Brooke was on the man’s throat before he could say much more. The man died quickly and it was no grand affair, but as Brooke sat to his side, reexamining the bag — a little more thoroughly this time — it occurred to him that he did not, in fact, view his wife’s true husband as a mortal enemy. He was not really an enemy at all. If anything, Brooke had stolen from the man and the man had only reclaimed what belonged to him. And Brooke had never really gotten along with his wife anyway, so he was no worse for the loss, when he thought it all the way through. The truth was, there was a hostility and a violence in him that was based on no external source. This was not a man Brooke had wanted to kill. Brooke had merely wanted to kill, and there was a man. The herd was too fascinating and dumb to suit the purpose. If the man was who Brooke suspected him to be, there was something meaningful behind the murder, even if there was no real good in it.

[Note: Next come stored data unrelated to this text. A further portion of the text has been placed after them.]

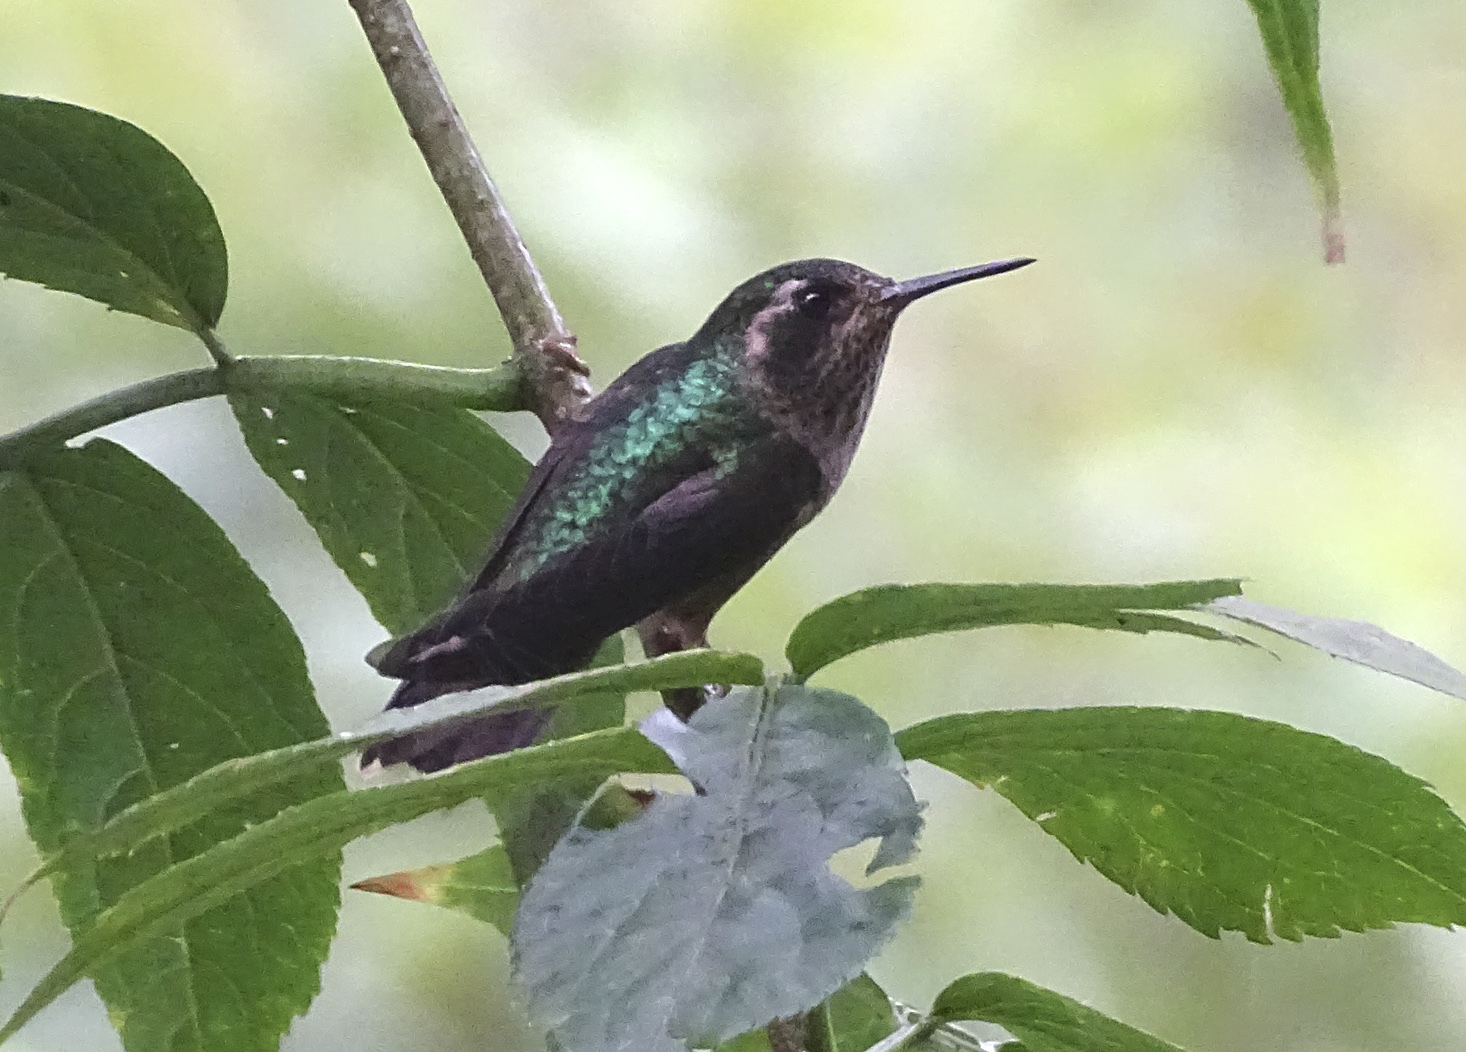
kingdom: Animalia
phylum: Chordata
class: Aves
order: Apodiformes
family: Trochilidae
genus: Adelomyia
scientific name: Adelomyia melanogenys
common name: Speckled hummingbird
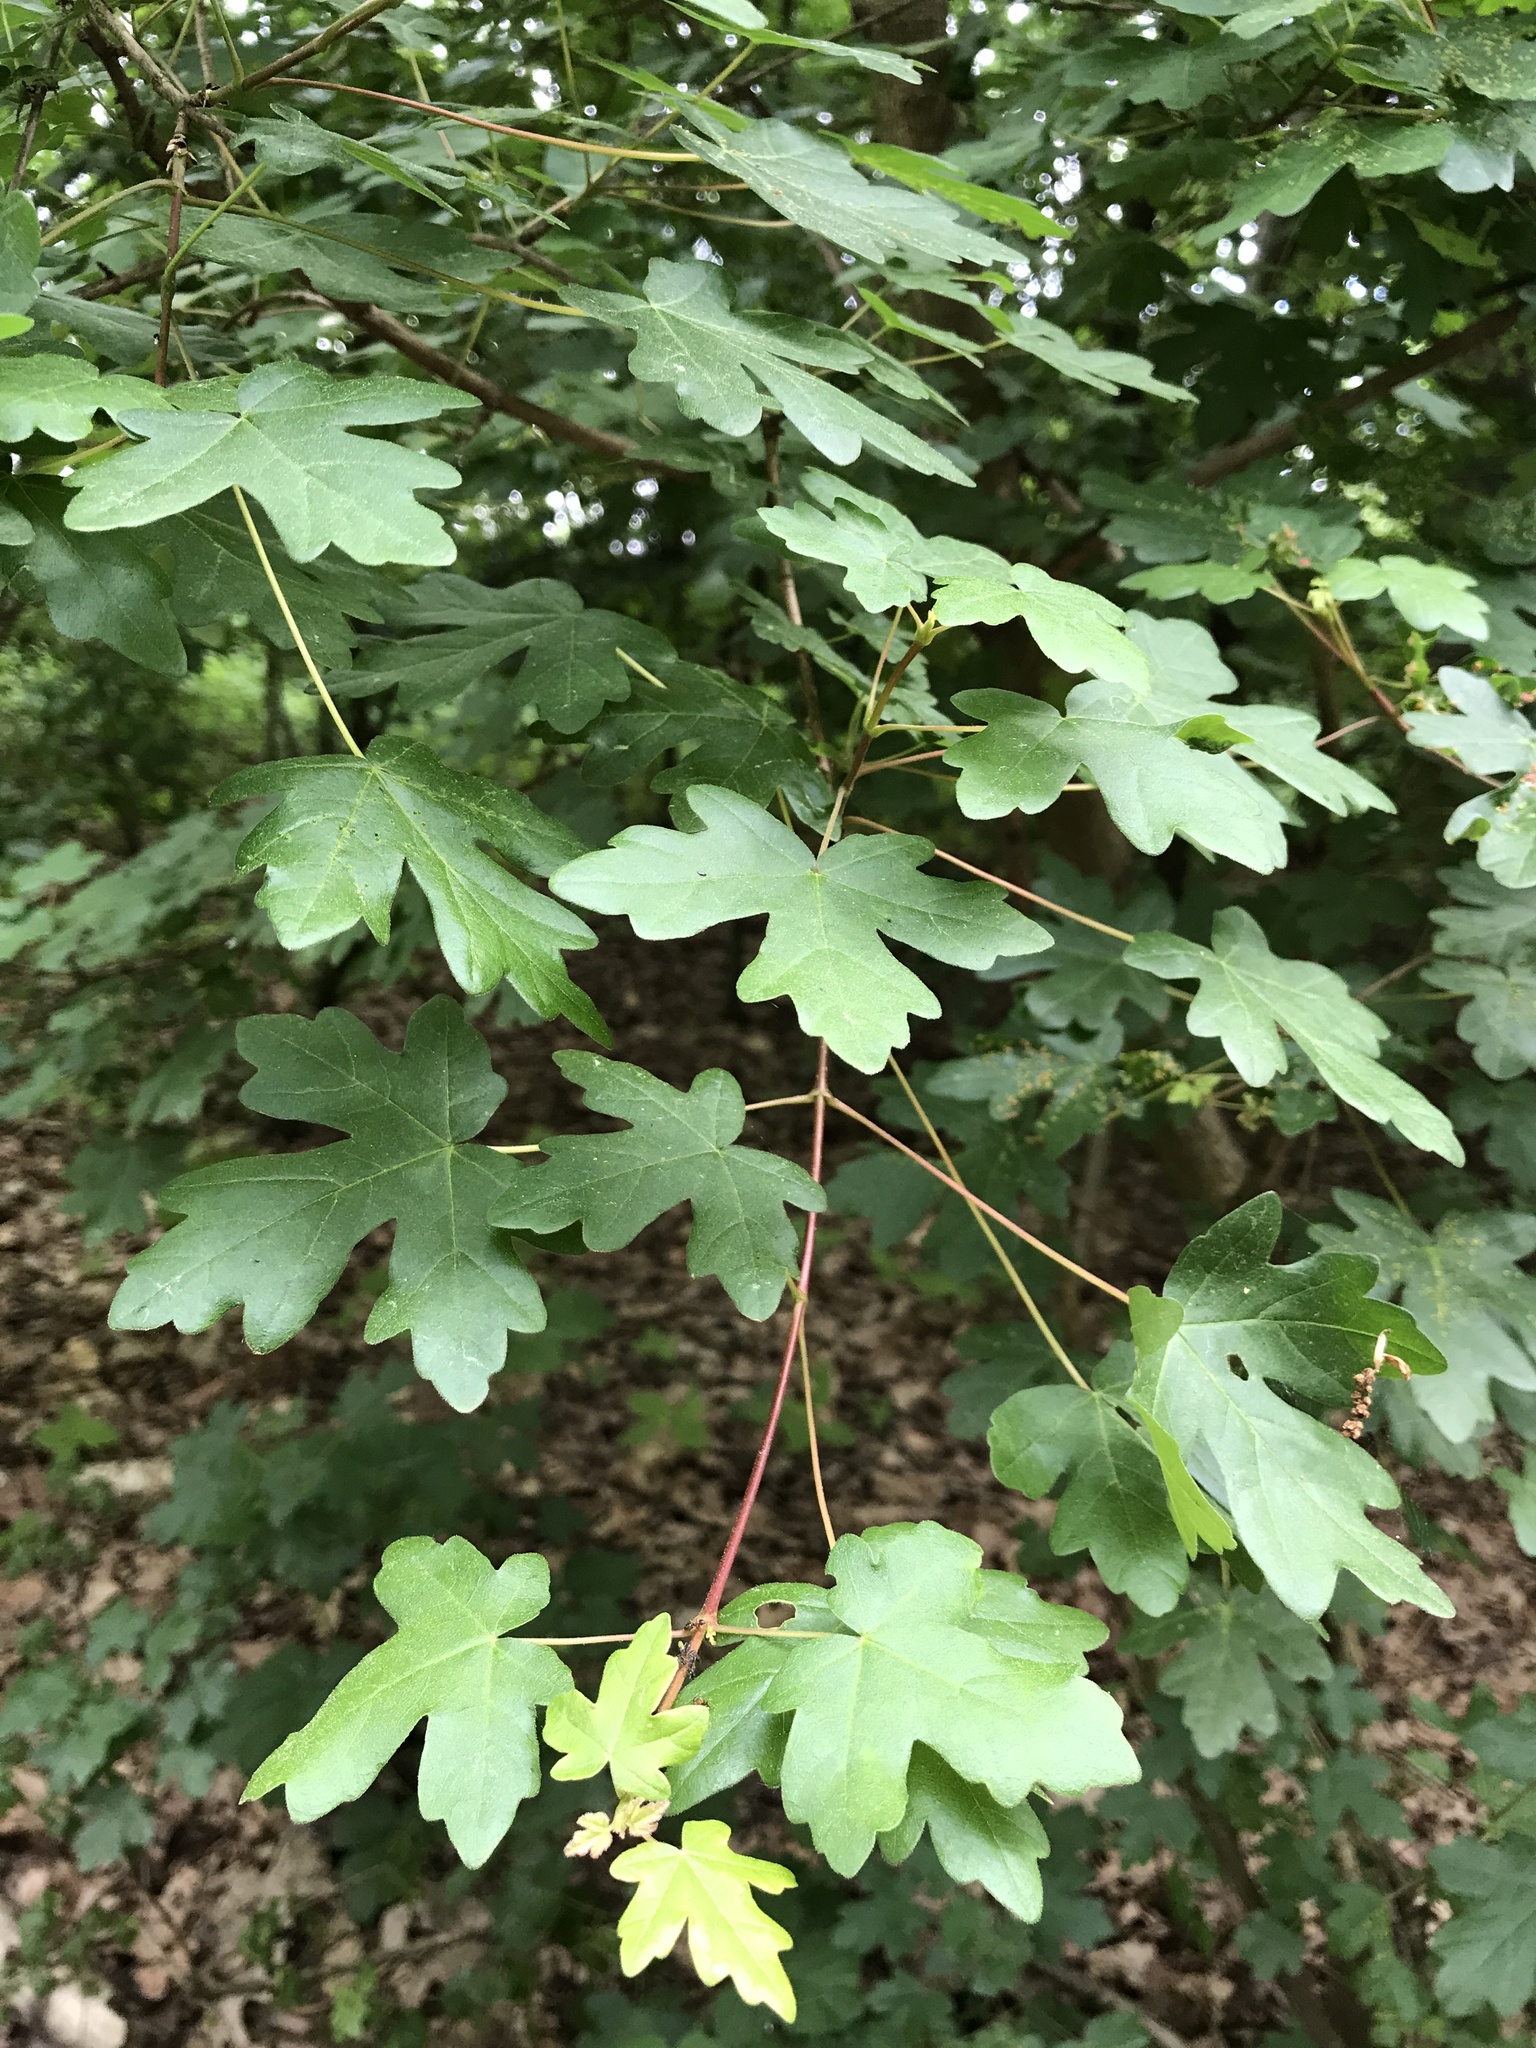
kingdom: Plantae
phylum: Tracheophyta
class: Magnoliopsida
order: Sapindales
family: Sapindaceae
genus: Acer
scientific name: Acer campestre
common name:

He was thinking about it too much. Spending too much time there with the body and the bulls. They had not reacted at all to the killing. The grass was soft and long beneath him. There was a subtle wind around them. This area did not frost, though it was late in the winter months. He and Sugar had taken the route through this part of the plains, feeling that, though a great deal longer, their travels would be more comfortable and they would have a greater chance of staying healthy and fit for when they came out the other end. Brooke found a small kerchief at the bottom of the man’s bag. Inside the kerchief was a bundle of small bones held together with a bit of wire. There was absolutely no way of knowing where it had come from or why, but Brooke assumed it was some attempt made by the man to keep his leavings to a minimum. Perhaps these bulls had nothing to do with him and he was on the run. Pursued by men or dogs or men with dogs, and any bit of scent left behind or too boldly displayed would be his undoing. Or maybe he had been traveling with the bulls to best obscure his trail. Or maybe it was an icon of some kind, a bit of religion the man carried with him. Brooke had no religion but knew enough to know that icons were a part of most Sunday gatherings. These manifested in very individual ways in people’s private lives and he was no one to judge what a man might carry with him and what it might mean to him. There was a bit of cheese and moldy bread in the bag too, which Brooke pocketed. There were no weapons and nothing more of any use, so Brooke abandoned the bag and the bones and the body and said goodbye to each of the bulls, one after the other.
He loved his brother and they shared nearly everything, but something in him did not want to go into an attempt at explaining what had happened out there in the clearing that morning, so he kept the cheese and bread for himself and left the whole thing unmentioned. That was the one death he carried privately. The one death it was entirely possible no one ever knew he was responsible for, other than himself and the bulls. Whatever happened to the bulls was impossible to say. It was possible whoever had been after the man eventually did catch up with him. They would have been disappointed, seeing their work completed for them, but maybe there would be some condolence in the bulls that were left at their discretion. If he had been the man Brooke suspected, and the news ever made it back to his ex-wife, there was even the chance she would guess it was him who had done the killing. Judging by the man’s appearance, he had been out with the herd for some time. Or out in the wilderness for some time. Brooke had not been able to determine the man’s route, or had not taken the time to, and it was as possible that he was headed home as it was that he was headed out for good. Either way, if she heard anything she would likely hear that the man had been strangled. And, being a sharp lady and somewhat suspicious, she would likely assume it was Brooke. Which made him happy enough.